Tout va de travers dans la vie de Jérémie (Nicolas Maury) : son père vient de se suicider, son couple bat de l’aile, sa carrière ne décolle pas. Pour panser/penser ses plaies, Jérémie prend le train pour retrouver sa mère.
Après Patrick Chéreau et son célèbre film chorale (Ceux qui m’aiment prendront le train), après Un village français, la série à succès de France 3, après Sébastien Lifshitz et ses deux Adolescentes, le Limousin a décidément la côte. C’est la France moyenne, de l’Occupation à nos jours, loin des centre villes trépidants et des banlieues en feu, la France de nos racines, celle de nos parents, ni pauvre, ni riche.

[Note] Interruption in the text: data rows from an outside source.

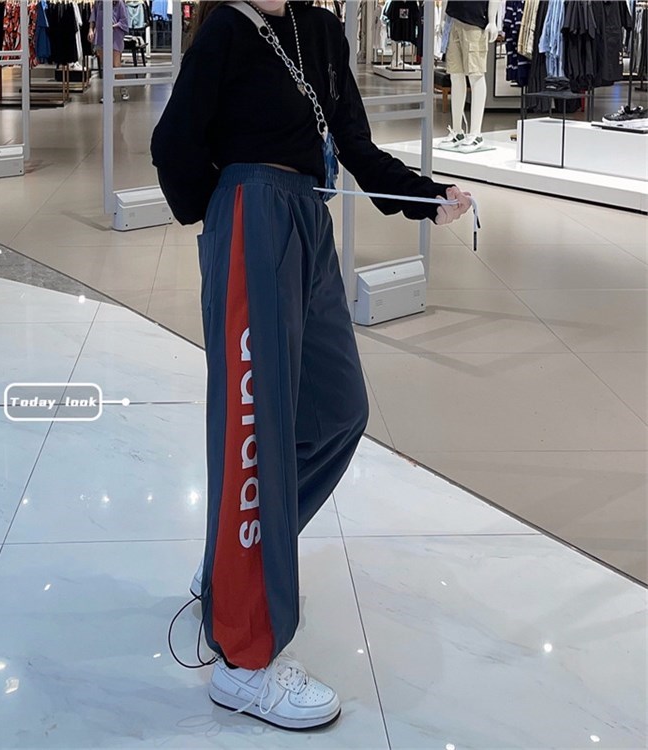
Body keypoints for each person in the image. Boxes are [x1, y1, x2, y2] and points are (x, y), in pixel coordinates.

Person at [151, 0, 472, 732]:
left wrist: (426, 196)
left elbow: (353, 144)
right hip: (252, 213)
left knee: (336, 409)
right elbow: (174, 145)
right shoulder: (226, 29)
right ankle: (243, 662)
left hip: (307, 216)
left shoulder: (321, 31)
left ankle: (235, 561)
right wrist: (225, 206)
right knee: (255, 427)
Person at [88, 0, 130, 101]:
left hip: (115, 35)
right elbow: (93, 16)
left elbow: (124, 20)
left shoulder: (119, 3)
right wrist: (91, 30)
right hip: (101, 35)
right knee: (106, 66)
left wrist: (113, 26)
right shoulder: (99, 2)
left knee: (116, 65)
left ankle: (123, 88)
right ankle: (108, 93)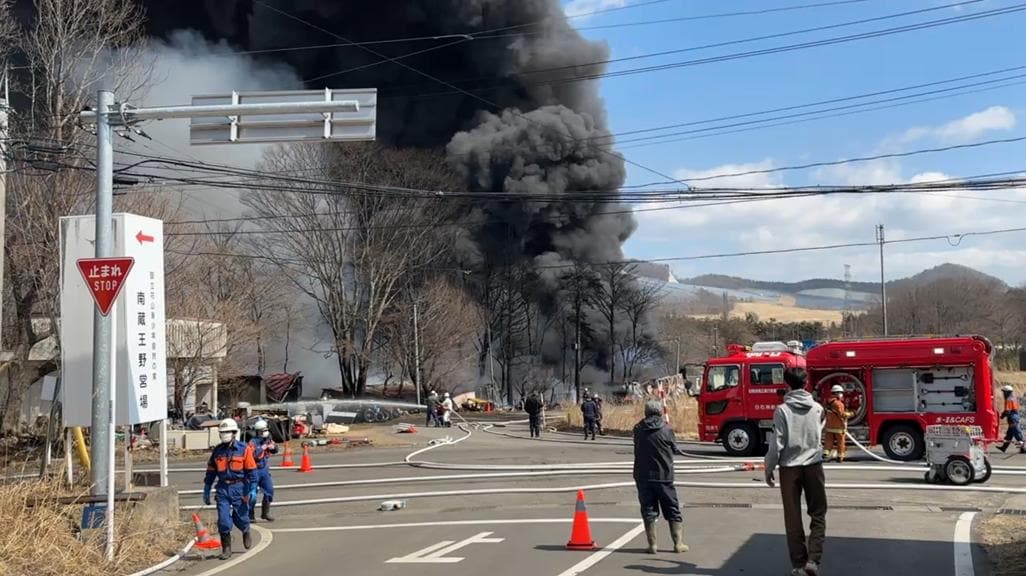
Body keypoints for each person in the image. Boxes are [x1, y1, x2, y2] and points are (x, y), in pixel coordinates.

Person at [765, 367, 827, 576]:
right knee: (818, 512)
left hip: (789, 467)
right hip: (814, 465)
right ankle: (814, 559)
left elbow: (777, 443)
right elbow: (820, 435)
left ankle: (799, 564)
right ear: (806, 382)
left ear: (787, 384)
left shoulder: (782, 410)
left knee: (792, 517)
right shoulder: (818, 408)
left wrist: (769, 467)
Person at [633, 399, 688, 555]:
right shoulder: (666, 429)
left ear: (646, 412)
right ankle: (678, 544)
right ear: (660, 412)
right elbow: (674, 448)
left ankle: (652, 545)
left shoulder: (638, 429)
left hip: (643, 476)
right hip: (664, 475)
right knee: (672, 508)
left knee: (648, 509)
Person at [204, 418, 258, 560]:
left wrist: (253, 488)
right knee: (223, 520)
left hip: (239, 487)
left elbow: (252, 470)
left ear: (234, 433)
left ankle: (245, 529)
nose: (225, 434)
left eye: (227, 432)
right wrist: (207, 487)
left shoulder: (243, 449)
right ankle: (226, 548)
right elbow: (211, 470)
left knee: (241, 516)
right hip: (223, 488)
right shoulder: (218, 451)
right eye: (222, 432)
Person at [248, 419, 278, 523]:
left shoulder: (268, 439)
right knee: (252, 494)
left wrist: (273, 447)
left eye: (265, 430)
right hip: (254, 470)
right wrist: (263, 447)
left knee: (269, 490)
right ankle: (250, 514)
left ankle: (265, 513)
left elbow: (275, 450)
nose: (264, 432)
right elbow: (253, 455)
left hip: (264, 470)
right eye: (262, 431)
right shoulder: (252, 442)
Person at [822, 384, 853, 462]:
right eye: (840, 393)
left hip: (829, 426)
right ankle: (840, 457)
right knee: (840, 443)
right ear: (836, 393)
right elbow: (842, 415)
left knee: (828, 442)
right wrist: (852, 413)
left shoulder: (827, 401)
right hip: (838, 427)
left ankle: (825, 453)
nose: (841, 395)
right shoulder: (839, 404)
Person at [997, 385, 1024, 453]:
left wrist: (1002, 416)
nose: (1003, 393)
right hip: (1014, 417)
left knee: (1017, 434)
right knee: (1009, 434)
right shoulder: (1014, 398)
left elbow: (1007, 411)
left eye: (1004, 392)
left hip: (1013, 418)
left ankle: (1023, 448)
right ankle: (1004, 448)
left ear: (1007, 392)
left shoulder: (1008, 399)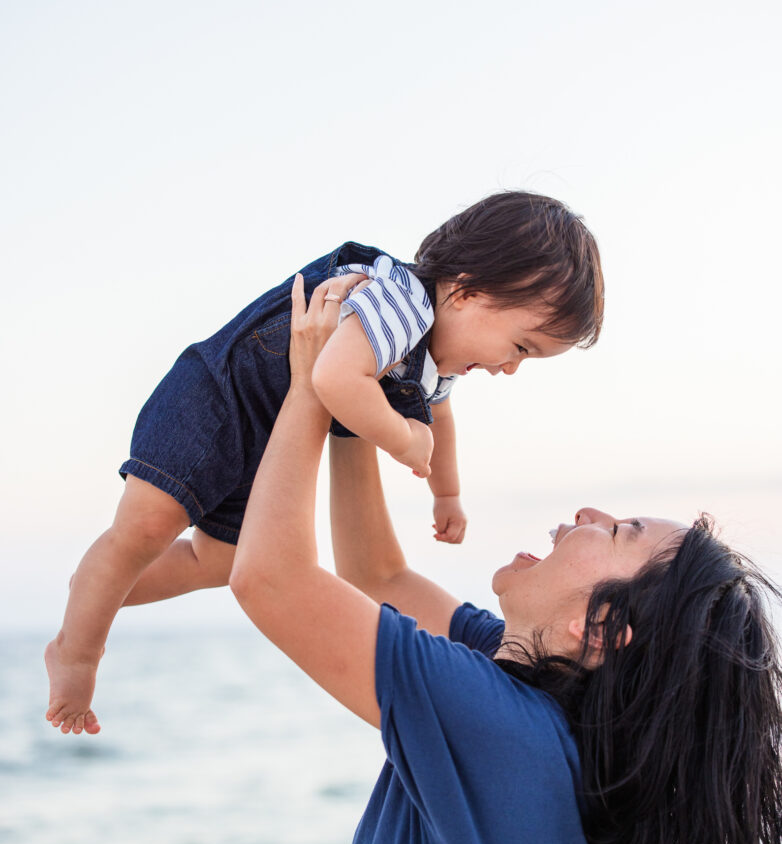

Cette semaine, amputée par le reconfinement, deux films tiennent – ou plutôt tenaient – le haut de l’affiche : ADN et Garçon Chiffon. On a beaucoup parlé du premier – sans doute en partie à cause des interviews sulfureuses de sa réalisatrice – en critiquant ou en excusant son nombrilisme. On aurait pu faire le même procès au second, passé hélas sous les radars.
Comme Maïwenn pour ADN, Nicolas Maury est le réalisateur, le co-scénariste et l’acteur principal de son film. C’est beaucoup. C’est sans doute trop.
Dans ADN, Maïwenn se filmait au milieu d’un groupe où elle réussissait, avec un talent rare, à faire naître des moments de pure émotion, rires ou larmes. Nicolas Maury n’a pas ce don. Il ne se filme pas au milieu des autres, mais dans des face-à-face successifs : avec un producteur qui refuse de l’engager (Jean-Marc Barr vieillissant), avec son agent qui essaie de le convaincre de son talent (Laurent Capelluto, l’acteur dans un second rôle dont on ne sait jamais le nom), avec une réalisatrice en pleine hystérie (Laure Calamy décidément excellente dans tous les registres), avec son amoureux (Arnaud Valois plus caliente que jamais). Et bien sûr avec sa maman : une Nathalie Baye parfaite dans le rôle de la mère inconditionnellement aimante qu’on a tous rêvé d’avoir ou qu’on a eu la chance d’avoir eue.
J’ai écrit hier que, selon qu’on trouvera Maïwenn bouleversante ou horripilante, on adorera ou on détestera ADN. Je pourrais écrire la même chose ce matin de Nicolas Maury et de son Garçon Chiffon. Avec sa voix haut perché, sa démarche hésitante, l’acteur révélé par son rôle d’assistant maladroit dans Dix pour cent assume sans rougir une homosexualité de grande folle que personne, Dieu merci, n’irait plus lui reprocher de nos jours. C’est moins cette outrance qui m’a gêné que la complaisance de Nicolas Maury à analyser ses tourments intérieurs dans un (trop) long ego-trip narcissique. Il m’a moins donné envie de le prendre dans mes bras pour le câliner que de lui filer deux baffes pour le secouer.